Should you see it: 9.5/10. I know that “horror” is not a draw for a lot of people, but it’s so very good and has a lot to say. I think it’ll connect with a lot of people personally.
IMDB Synopsis: A couple travels to Sweden to visit a rural hometown’s fabled mid-summer festival. What begins as an idyllic retreat quickly devolves into an increasingly violent and bizarre competition at the hands of a pagan cult.
Midsommar, the second film from Ari Aster, is one of the more disturbing films I’ve seen in a long time. And that’s a compliment. Not because of gore (there are some gross parts), and not because of the things that go bump in the night (the movie is so, so, so bright), but rather because it’s a portrayal of grief, trust, mental health, and relationships, and how truly fucked up people can be. And ultimately how you build yourself back up.

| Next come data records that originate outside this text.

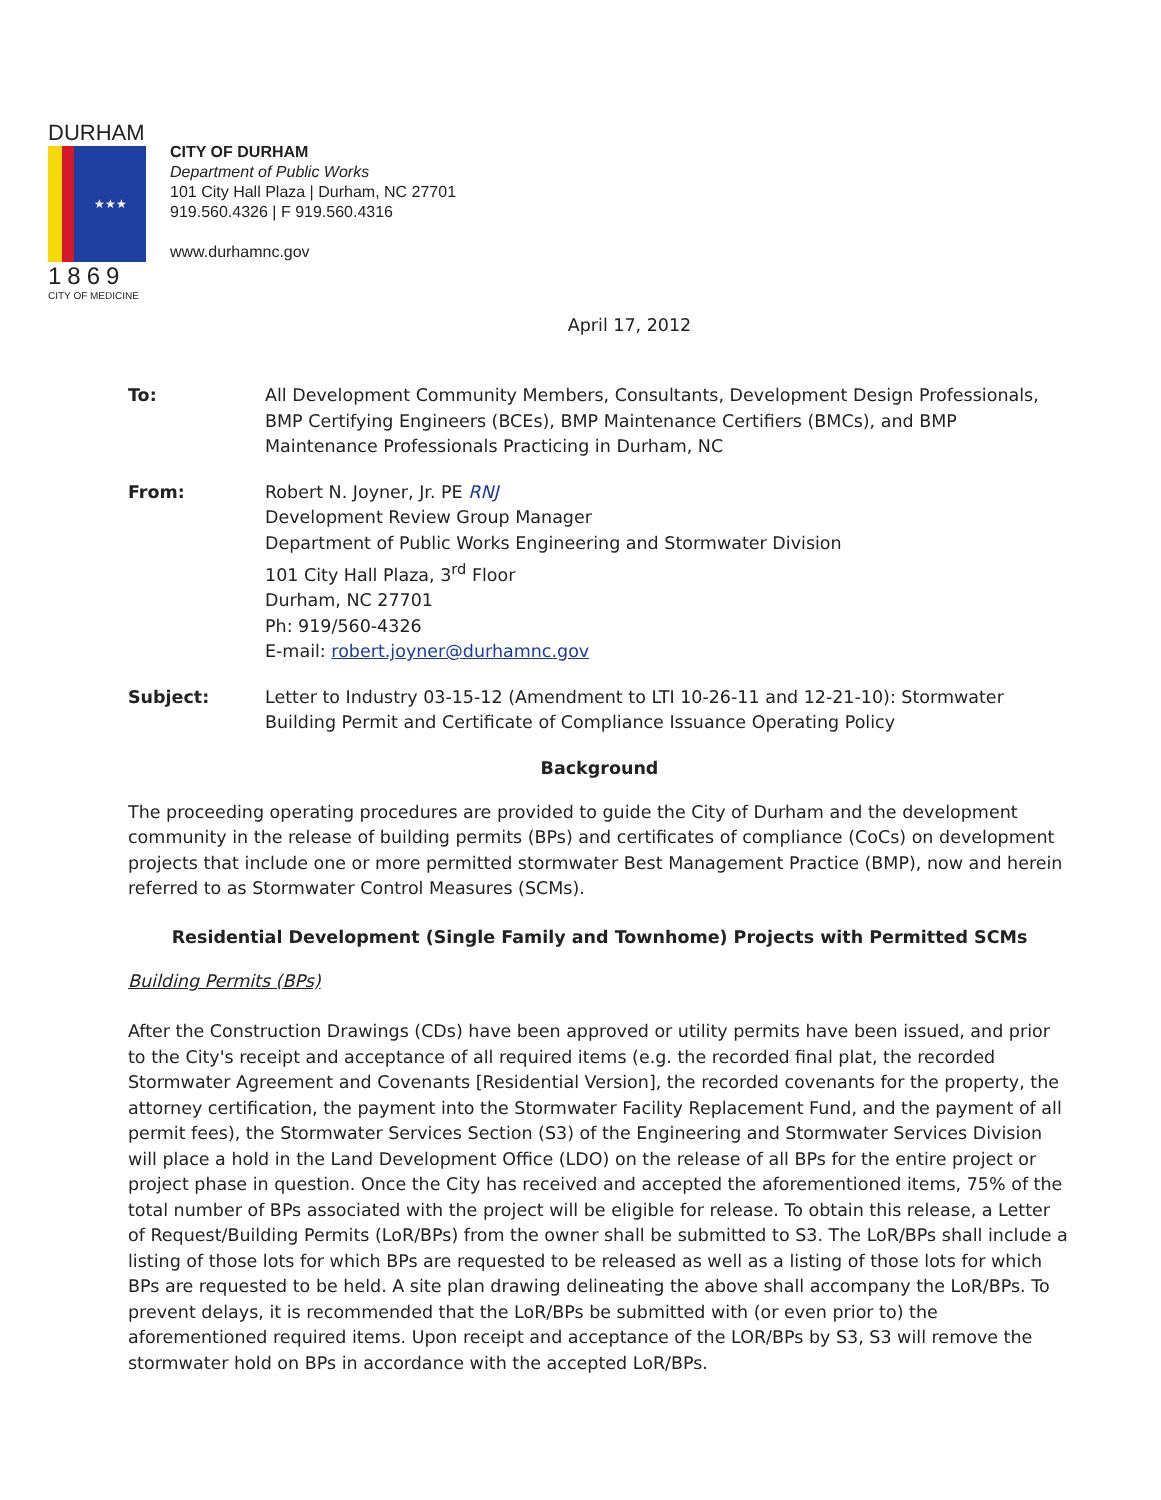DURHAM
★★★
1869
CITY OF MEDICINE
CITY OF DURHAM
Department of Public Works
101 City Hall Plaza | Durham, NC 27701
919.560.4326 | F 919.560.4316
www.durhamnc.gov
April 17, 2012
To: All Development Community Members, Consultants, Development Design Professionals, BMP Certifying Engineers (BCEs), BMP Maintenance Certifiers (BMCs), and BMP Maintenance Professionals Practicing in Durham, NC
From: Robert N. Joyner, Jr. PE RNJ
Development Review Group Manager
Department of Public Works Engineering and Stormwater Division
101 City Hall Plaza, 3<sup>rd</sup> Floor
Durham, NC 27701
Ph: 919/560-4326
E-mail: robert.joyner@durhamnc.gov
Subject: Letter to Industry 03-15-12 (Amendment to LTI 10-26-11 and 12-21-10): Stormwater Building Permit and Certificate of Compliance Issuance Operating Policy
Background
The proceeding operating procedures are provided to guide the City of Durham and the development community in the release of building permits (BPs) and certificates of compliance (CoCs) on development projects that include one or more permitted stormwater Best Management Practice (BMP), now and herein referred to as Stormwater Control Measures (SCMs).
Residential Development (Single Family and Townhome) Projects with Permitted SCMs
Building Permits (BPs)
After the Construction Drawings (CDs) have been approved or utility permits have been issued, and prior to the City's receipt and acceptance of all required items (e.g. the recorded final plat, the recorded Stormwater Agreement and Covenants [Residential Version], the recorded covenants for the property, the attorney certification, the payment into the Stormwater Facility Replacement Fund, and the payment of all permit fees), the Stormwater Services Section (S3) of the Engineering and Stormwater Services Division will place a hold in the Land Development Office (LDO) on the release of all BPs for the entire project or project phase in question. Once the City has received and accepted the aforementioned items, 75% of the total number of BPs associated with the project will be eligible for release. To obtain this release, a Letter of Request/Building Permits (LoR/BPs) from the owner shall be submitted to S3. The LoR/BPs shall include a listing of those lots for which BPs are requested to be released as well as a listing of those lots for which BPs are requested to be held. A site plan drawing delineating the above shall accompany the LoR/BPs. To prevent delays, it is recommended that the LoR/BPs be submitted with (or even prior to) the aforementioned required items. Upon receipt and acceptance of the LOR/BPs by S3, S3 will remove the stormwater hold on BPs in accordance with the accepted LoR/BPs.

Early on, our protagonist Dani (Florence Pugh) suffers an unimaginable family tragedy early on and her asshole boyfriend Christian (Jack Raynor) and grad school friends invite her on their trip to Hårga, Sweden, to observe/participate in a Pagan ritual held once every 90 years. Ostensibly for graduate studies, it’s what gets the group to the idyllic setting of northern Sweden. Each of the characters arrives broken in their own right: Dani is fragile and looking for her way forward, Christian is a coward and looking for the path of least resistance, Josh (William Jackson Harper) is a shitty academic, and Mark (Will Poulter) wants to have sex with all of Sweden.

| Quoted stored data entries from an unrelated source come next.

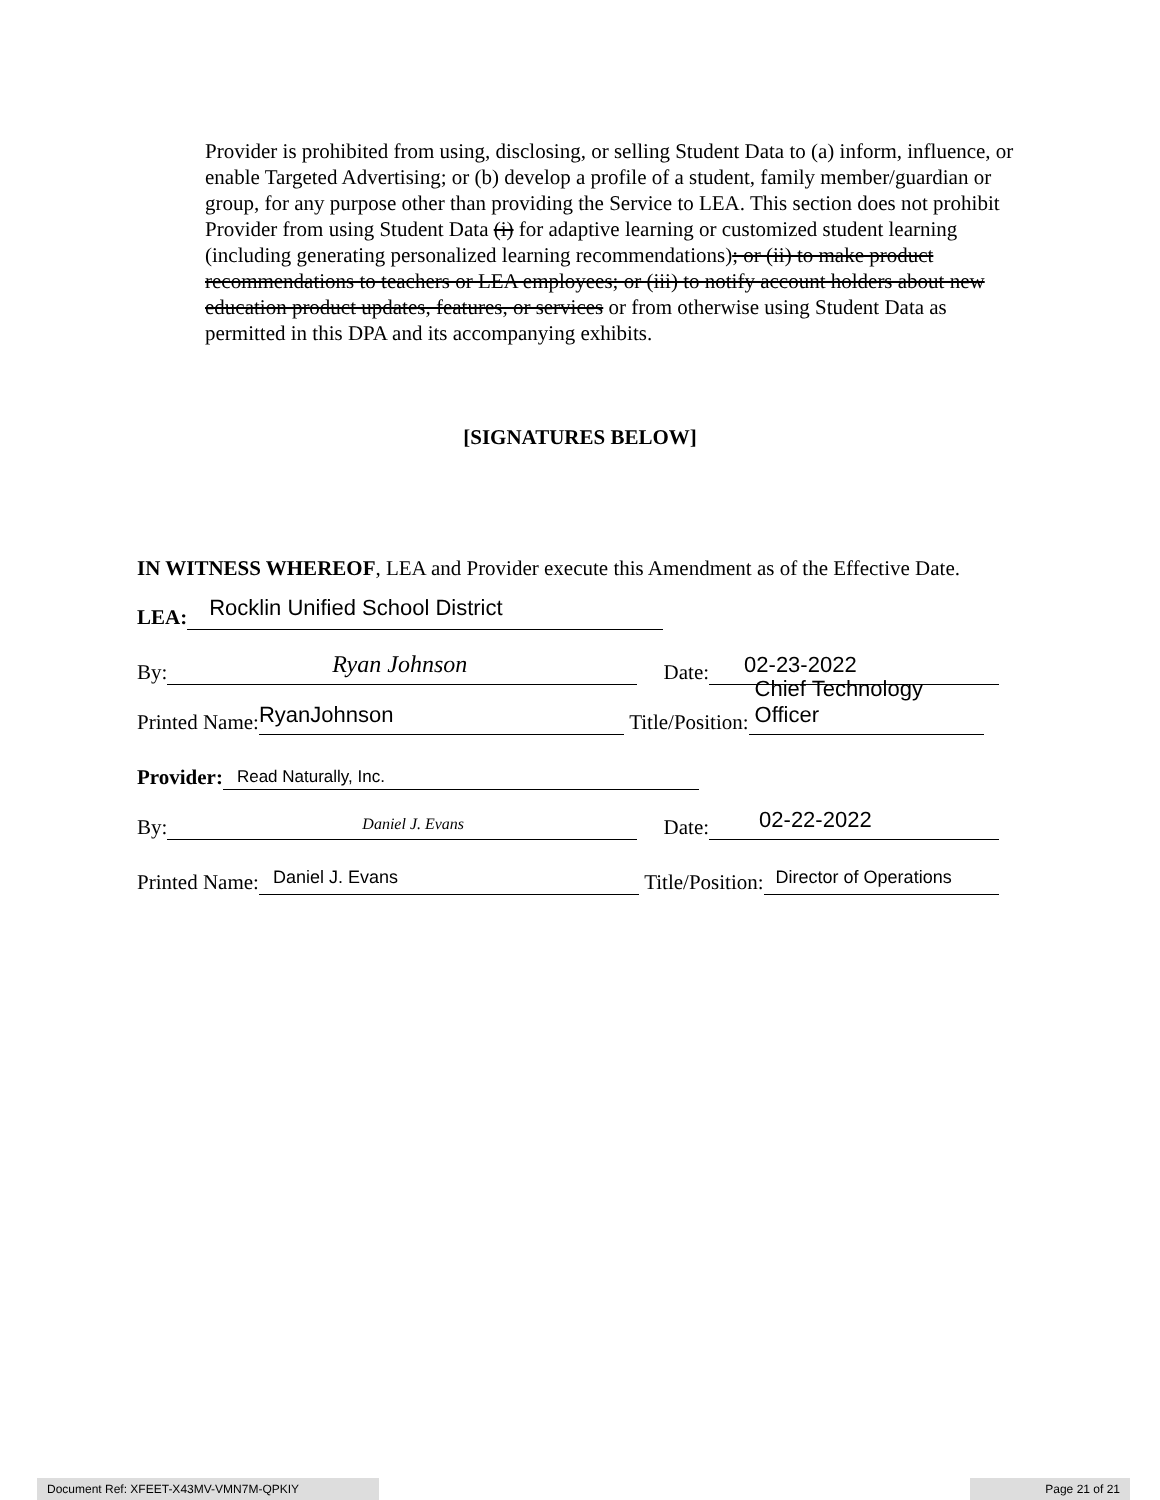Provider is prohibited from using, disclosing, or selling Student Data to (a) inform, influence, or enable Targeted Advertising; or (b) develop a profile of a student, family member/guardian or group, for any purpose other than providing the Service to LEA. This section does not prohibit Provider from using Student Data (i) for adaptive learning or customized student learning (including generating personalized learning recommendations); or (ii) to make product recommendations to teachers or LEA employees; or (iii) to notify account holders about new education product updates, features, or services or from otherwise using Student Data as permitted in this DPA and its accompanying exhibits.
[SIGNATURES BELOW]
IN WITNESS WHEREOF, LEA and Provider execute this Amendment as of the Effective Date.
LEA: Rocklin Unified School District
By: Ryan Johnson Date: 02-23-2022
Printed Name: RyanJohnson Title/Position: Chief Technology Officer
Provider: Read Naturally, Inc.
By: Daniel J. Evans Date: 02-22-2022
Printed Name: Daniel J. Evans Title/Position: Director of Operations
Document Ref: XFEET-X43MV-VMN7M-QPKIY Page 21 of 21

In Hårga the movie slows, plot-wise, but begins ramps up the character arc for Dani and the revelations of the true nature of the rest of the group. As we the audience are increasing put at unease by the cult-y goings on (there’s a cliff scene, some very odd meals, an inbred oracle, etc. etc.), and as the other characters mysteriously disappear, we find Dani slowly transform from an interested bystander to tentative participant to one undergoing a profound cathartic experience. Just in a very roundabout, really psychotropic nature. By the end, Dani begins to smile as her former life burns to ashes and she’s reborn with the help of the Pagans.
Watching this, I wouldn’t say my expectations were subverted, but there are definitely choices that Aster makes that are wtf-worthy, but also beautifully and painstakingly produced. The movie takes its time (147 minutes!) but it’s clear that Aster is less interested in a boogeyman (as the trailer might have you believe), and more about self-exploration and self-discovery in the face of inconceivable tragedy. By the end, Midsommar turns out to be less of a horror movie and more a portrait of mental health, toxic relationships, and moving on. If only all horror movies said half as much.
Highlights: The movie is very funny, which was a pleasant surprise. The sun-bathed setting is beautiful. And the final scene of the movie is worth the admission alone.
MVP: Florence Pugh as Dani. She has to do ALL of the heavy lifting in the acting department and she once again shows why she’s one of the brightest young actors around.